Heres another one to make you scratch your head and wonder! I connected up the problematic server somewhere else and changed the IP to 192.168.0.210 and I could ping the router (192.168.0.1) straight away!! What?!


----------



## kpa (Aug 4, 2012)

Is it possible that there's a static ARP set up at the router for address 192.168.0.200?


----------



## xy16644 (Aug 4, 2012)

If I do an `# arp -a`

I can only see entries for 192.168.0.1/10 and 210. No mention of .200!


----------



## kpa (Aug 4, 2012)

It might not be a static arp problem but just an arp cache problem. If you switch the new server back to .200 and reboot the router and it starts to work then it's definitely a problem with a cached arp entry for address .200 that makes the router refuse connections from the new mac address until the cached arp entry expires.


----------



## xy16644 (Aug 4, 2012)

kpa said:
			
		

> It might not be a static arp problem but just an arp cache problem.
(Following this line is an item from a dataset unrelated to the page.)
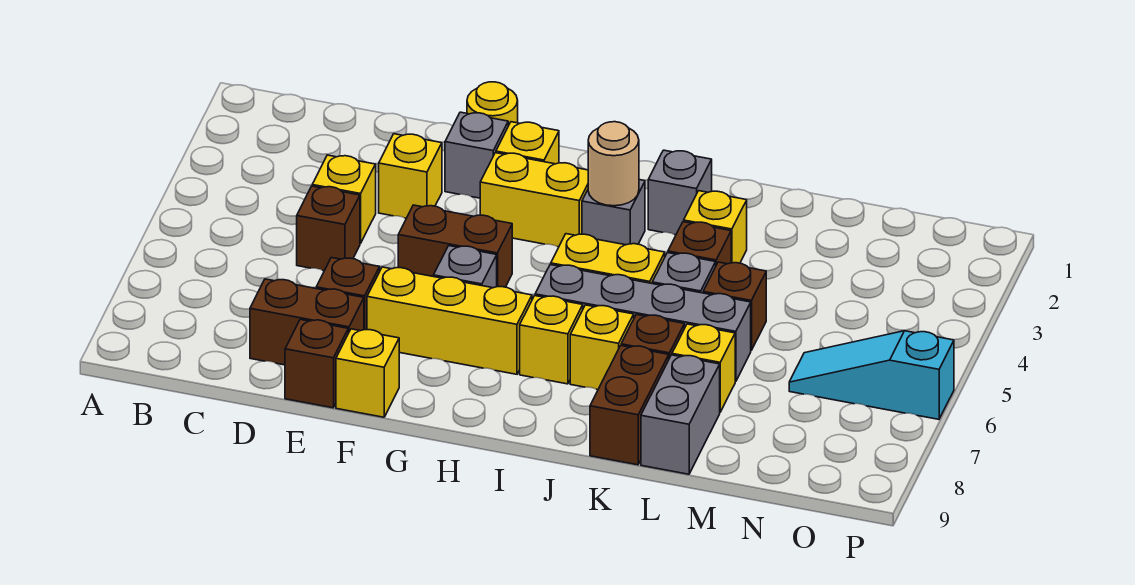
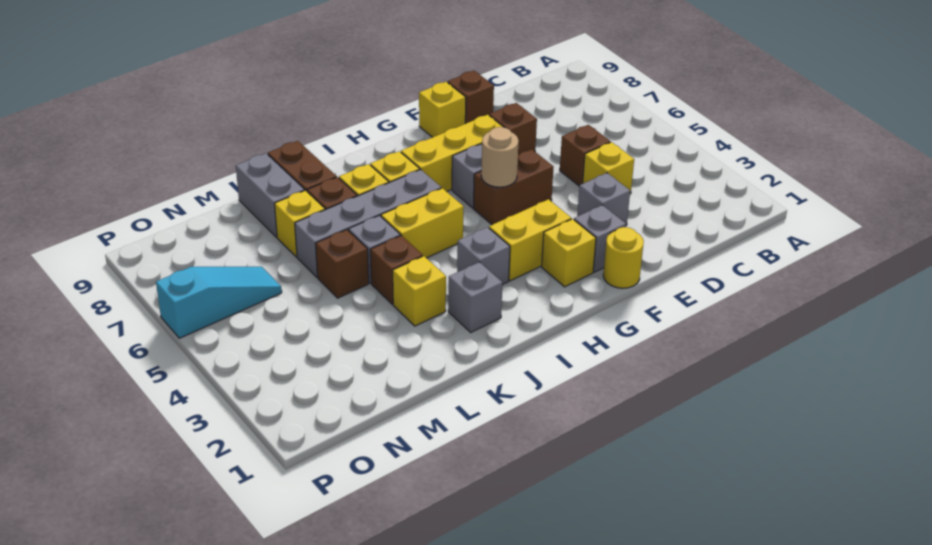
brown brick D8:E8 level 1 -> none
yellow brick E3 level 1 -> grey brick E3 level 1
tan round brick I3 level 2 -> tan round brick G5 level 2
If you switch the new server back to .200 and reboot the router and it starts to work then it's definitely a problem with a cached arp entry for address .200 that makes the router refuse connections from the new mac address until the cached arp entry expires.



You Sir, are an absolute GENIUS and have fixed my issue!! I deleted the ARP entry for both .200 and .210 and rebooted the new server and I can now ping the router and resolve names on the internet...thank you very VERY much!!


----------